PICT Programme, Economic and Social Research Council, London
Research Associate in the central co-ordinating unit of the Programme on
Information & Communication Technologies (PICT). Here I was involved
in advising the Director (Prof. W.H. Melody) on the selection of the six
university-based PICT research centres and in the subsequent
co-ordination and management of the research programme.
Innovation Studies Unit, University of East London
In 1988, I was appointed Senior Lecturer in the Innovation Studies Unit,
University of East London. Here I was responsible for media and communications
studies stream (within an interdisciplinary teaching and research unit).

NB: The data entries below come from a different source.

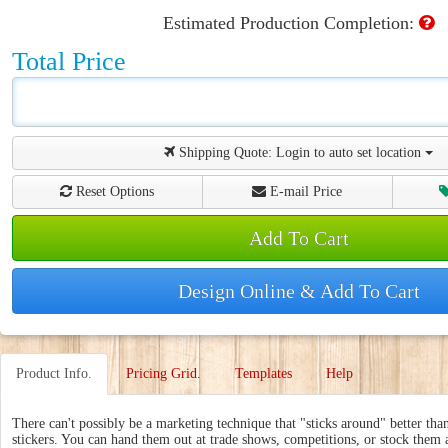
Estimated Production Completion:
Total Price
Shipping Quote:
Login to auto set location
Reset Options
E-mail Price
Add To Cart
Design Online & Add To Cart
Product Info.
Pricing Grid.
Templates
Help
There can't possibly be a marketing technique that "sticks around" better tha
stickers. You can hand them out at trade shows, competitions, or stock them a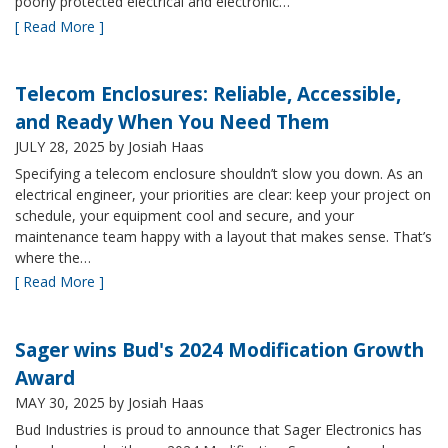
poorly protected electrical and electronic…
[ Read More ]
Telecom Enclosures: Reliable, Accessible,
and Ready When You Need Them
JULY 28, 2025
by Josiah Haas
Specifying a telecom enclosure shouldn’t slow you down. As an
electrical engineer, your priorities are clear: keep your project on
schedule, your equipment cool and secure, and your
maintenance team happy with a layout that makes sense. That’s
where the…
[ Read More ]
Sager wins Bud's 2024 Modification Growth
Award
MAY 30, 2025
by Josiah Haas
Bud Industries is proud to announce that Sager Electronics has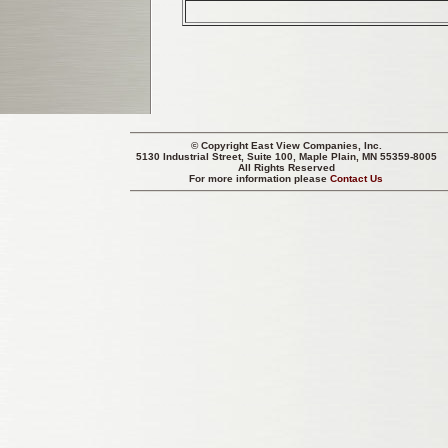
© Copyright
East View Companies, Inc.
5130 Industrial Street, Suite 100, Maple Plain, MN 55359-8005
All Rights Reserved
For more information please
Contact Us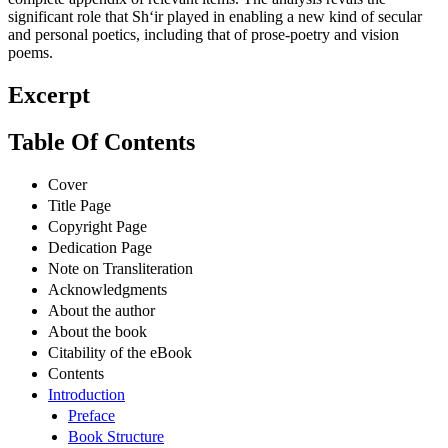
significant role that Sh‘ir played in enabling a new kind of secular
and personal poetics, including that of prose-poetry and vision
poems.
Excerpt
Table Of Contents
Cover
Title Page
Copyright Page
Dedication Page
Note on Transliteration
Acknowledgments
About the author
About the book
Citability of the eBook
Contents
Introduction
Preface
Book Structure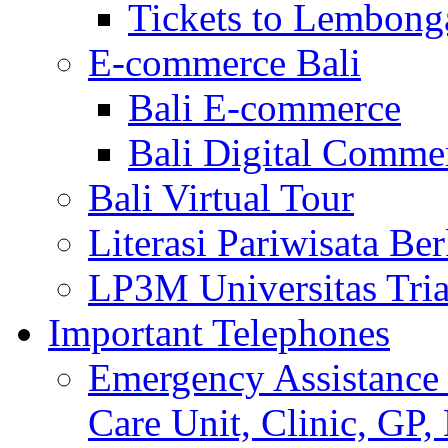
Tickets to Lembong
E-commerce Bali
Bali E-commerce
Bali Digital Comme
Bali Virtual Tour
Literasi Pariwisata Be
LP3M Universitas Tri
Important Telephones
Emergency Assistance 
Care Unit, Clinic, GP,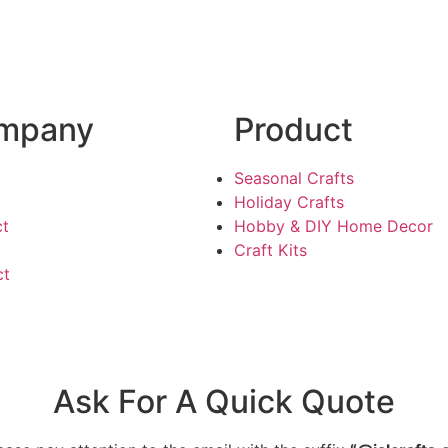
mpany
Product
Seasonal Crafts
Holiday Crafts
ct
Hobby & DIY Home Decor
Craft Kits
ct
Ask For A Quick Quote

School of Communications, Dublin City University
Since 1989, I have been based in the School of Communications at
Dublin City University, Dublin, Ireland.
My main teaching interests include the following:
• The political-economy and regulation of communications and media services;
• The evolving role of information and communication in IR/IPE
(International Relations/International Political Economy)
• The socio-cultural implications of technology and changing role of information;
• Communication theory and new/digital media
• Production, regulation and consumption aspects of the digital media services sector
and new ICT more broadly.
I also supervise a number of postgraduate research students working in these fields.
Other recent teaching activities include: I proposed and led the development of new teaching programmes focused on digital media launched by the DCU School of Communications in 1999. I also contributed to the development of a new Masters programme in International Relations, together with colleagues from the Schools of Communication and Business studies. Here I lead the Modules dealing with the role of communications and information in international relations.